5話「作戦開始」
「断られてしまいました...」
ミカはしょんぼりし、机の木目に沿って指でなぞっている。
「レイアさんとは幼馴染で、村にいた頃冒険者にならないかって誘ってくれたのも彼女だったんです」
「ずいぶん嫌われていたようだが」
俺は先ほどまでレイアが座っていた席を見る。レイアは話が終わると他の人とさっさと出て行ってしまった。どうやら依頼があったらしい。
「その、まだ私が来たばかりの頃、一緒にパーティを組んで....私がやらかしまして、周りの人からもはっきりわかるぐらい嫌われちゃいました」
確かに先ほど2人が話している時周りが静かになった気がしていたが、話の成り行きがどうなるか野次馬が聞いていたのだろう。
「まて、ミカがそのレイアから嫌われているのは周知の事実なのか?」
「えぇ、まあ」
「そうか....」
これは使えるぞ。俺は思わずにやける。互いの仲が悪いがために依頼中もめあいになり、そしてミカが不幸にも死んでしまう。不仲が周りにもバレているなら喧嘩で死んだと俺が言っても疑われないだろう。
(完璧なプロセスではないか)
もめあいの原因になるようなことは俺にでも起こせるだろう。そしてミカが死んだことを理由に盗賊の元まで行かずに帰ってくる、完璧だ。そうと決まれば。
「ミカ」
「はい?」
彼女は顔を上げる。
「レイアを必ず仲間にしよう」
「本当にやるんですかぁ?」
ミカが杖を掴みながら俺を見上げる。
「あぁ、まずはミカ達のよりを戻さないといけない」
俺達は街の近くのダンジョンと呼ばれる洞窟に来ていた。先ほどレイア達が向かった場所だ。どうやらレイアはいわゆる初心者救済のようなことをしているらしく、今も初心者2人を連れて魔物を狩っているらしい。
「いいか?もう一度作戦を言うぞ」
俺はあまり乗り気でないミカに枝をもち、地面にダンジョンの図を描き説明する。レイアの入ったダンジョンはすでに攻略済みのため簡単に図面が手に入るのだ。だが、それを買う金があるはずもないので、売り物を見てなんとなく記憶してきた。

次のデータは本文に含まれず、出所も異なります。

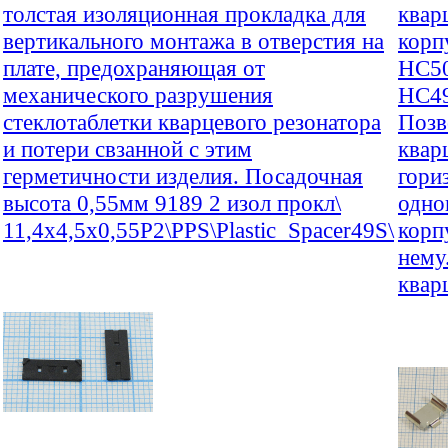
толстая изоляционная прокладка для
квар
вертикального монтажа в отверстия на
корп
плате, предохраняющая от
HC50
механического разрушения
HC49
стеклотаблетки кварцевого резонатора
Позв
и потери свзанной с этим
квар
герметичности изделия. Посадочная
гори
высота 0,55мм 9189 2 изол прокл\
одно
11,4x4,5x0,55P2\PPS\Plastic_Spacer49S\
корп
нему
квар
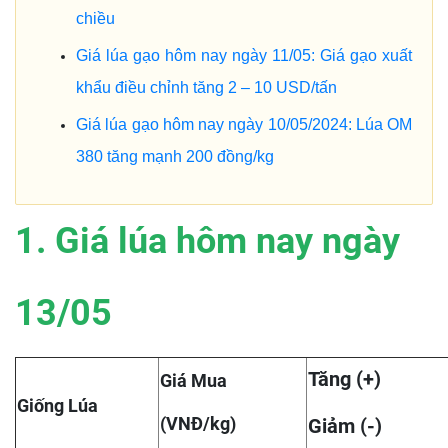
chiều
Giá lúa gạo hôm nay ngày 11/05: Giá gạo xuất
khẩu điều chỉnh tăng 2 – 10 USD/tấn
Giá lúa gạo hôm nay ngày 10/05/2024: Lúa OM
380 tăng mạnh 200 đồng/kg
1. Giá lúa hôm nay ngày
13/05
Tăng (+)
Giá Mua
Giống Lúa
(VNĐ/kg)
Giảm (-)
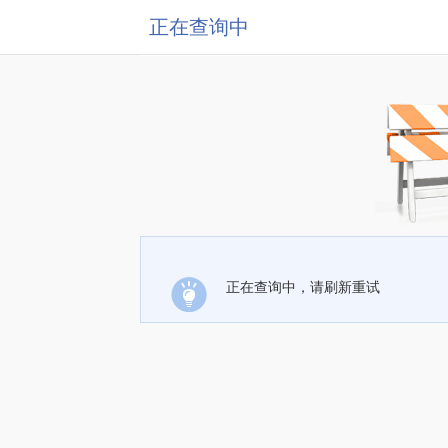
正在查询中
正在查询中，请刷新重试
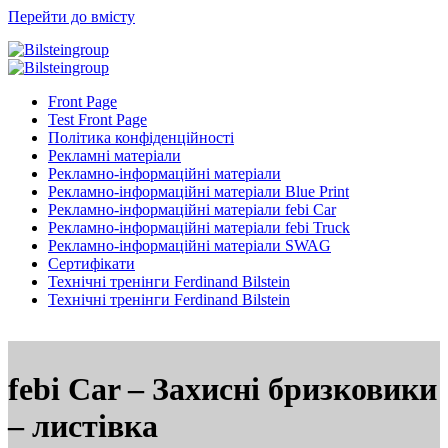
Перейти до вмісту
Front Page
Test Front Page
Політика конфіденційності
Рекламні матеріали
Рекламно-інформаційні матеріали
Рекламно-інформаційні матеріали Blue Print
Рекламно-інформаційні матеріали febi Car
Рекламно-інформаційні матеріали febi Truck
Рекламно-інформаційні матеріали SWAG
Сертифікати
Технічні тренінги Ferdinand Bilstein
Технічні тренінги Ferdinand Bilstein
febi Car – Захисні бризковики
– листівка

「まずミカが別の階層から魔物を複数連れてくる。その間俺はレイア達を尾行しそして...」
俺は光る玉を鞄から取り出す。
「この玉で居場所を知らせることが出来るんだよな?」
「そうです...」
この玉はなけなしの金で購入したものだ。どうやら冒険者から見れば一般的なものらしい。
「そしてレイア達が苦戦したところを俺達が助ける。ミカの回復魔法を使ってな。つまり、恩を売るわけだな」
我ながら即興にしては悪くない作戦だ。
「でも、そんな騙すような真似していいんでしょうか?」
「ミカ」
俺は真剣な顔で話す。俺のその顔を見てミカもハッと姿勢を正す。
「いいか?実は君はもうレイアの中では許されているかもしれない」
「へ?そうなんですか?」
「だが、向こうはそれを言う機会を見失っているだけなんだ。だから、その機会を俺たちはこれから作りに行くんだよ」
ミカはなるほどといった顔で俺を見る。今ならこいつに壺を売りつけたり、変な保険を契約できそうな気がする。
「だから、俺たちは決して騙すわけじゃない」
俺はミカの肩をガシっと掴む。
「むしろ君は友達思いのことをしているんだ!」
「友達...思い...」
いや、土地ぐらい売りつけれるんじゃないかな。俺はそう思いながらだんだんと自信に満ち溢れていくミカの顔を見ていた。